More midstream projects than you might expect are “goin’ on” in the Western Canadian province of Alberta, considering the challenges that bitumen/crude oil and natural gas producers there continue to face. There are several drivers behind the relatively long list of oil and diluent pipelines; gas processing plants and fractionators; and oil/NGL storage facilities being built in Canada’s Energy Province, but much of the work is being done to meet the expected needs of oil-sands expansion projects approved during better times and set to come online soon. Today we begin a blog series on Alberta midstream projects with an overview of where the province’s energy sector stands today.
Producers in Alberta—the heart and soul of Canada’s energy sector—have had a rough go of it lately. In May, wildfires swept through parts of the oil sands region, forcing temporary shutdowns at several production sites that initially reduced the oil sands’ output by more than 1 MMb/d—or about one-third the area’s pre-fire production level. Output wasn’t back to near-normal until mid-summer (see Back in the High Life Again), and surely the dislocations and damage caused by the fires (which scorched more than 1 million acres) have had more lasting personal (and business) effects. Oil sands producers already had been dealing with low oil prices, which have hit them harder than most because their hydrocarbon-extraction processes more complicated and costly than their shale-play counterparts. Also, the Alberta oil sands are further away from most major refinery centers, particularly the U.S. Gulf Coast, and bitumen producers need to either add “diluent” (usually field condensate or natural gasoline, a.k.a. plant condensate or pentane plus) to their bitumen to allow it to flow through pipelines, or transport low-viscosity bitumen in special “coil” rail cars that can be heated before unloading—added costs that make $41/bbl oil an even more bitter pill to swallow.

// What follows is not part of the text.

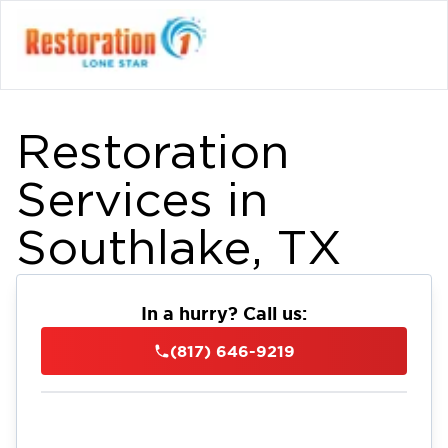
Restoration
Services in
Southlake, TX
In a hurry? Call us:
(817) 646-9219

It hasn’t been much better for Alberta natural gas producers, who control tremendous gas reserves in the Duvernay, Montney and other plays in the Western Canadian Sedimentary Basin (WCSB) but who have been stymied in their efforts to find new markets. They continue to face tough competition (from Marcellus/Utica producers) in their traditional Ontario and U.S. Midwest markets, as well as repeated setbacks to their hopes of moving gas west and exporting it as liquefied natural gas (LNG) to Asia (see One Way or Another). In response, some Alberta producers have shifted their focus to the most liquids-rich—or “wettest”—parts of the Montney and Duvernay plays, where they can produce significant volumes of field condensate and natural gasoline, which as noted above are in-demand bitumen/heavy-oil diluents in the nearby oil sands. At recently drilled Encana wells in the Duvernay, for instance, roughly half of the production (on a barrels-of-oil-equivalent basis) is condensate (darker-green layer in Figure 1), with most of the rest being natural gas (orange layer) and the smaller balance (lighter-green layer) being lighter NGLs like ethane (C2), propane (C3), and normal butane (C4).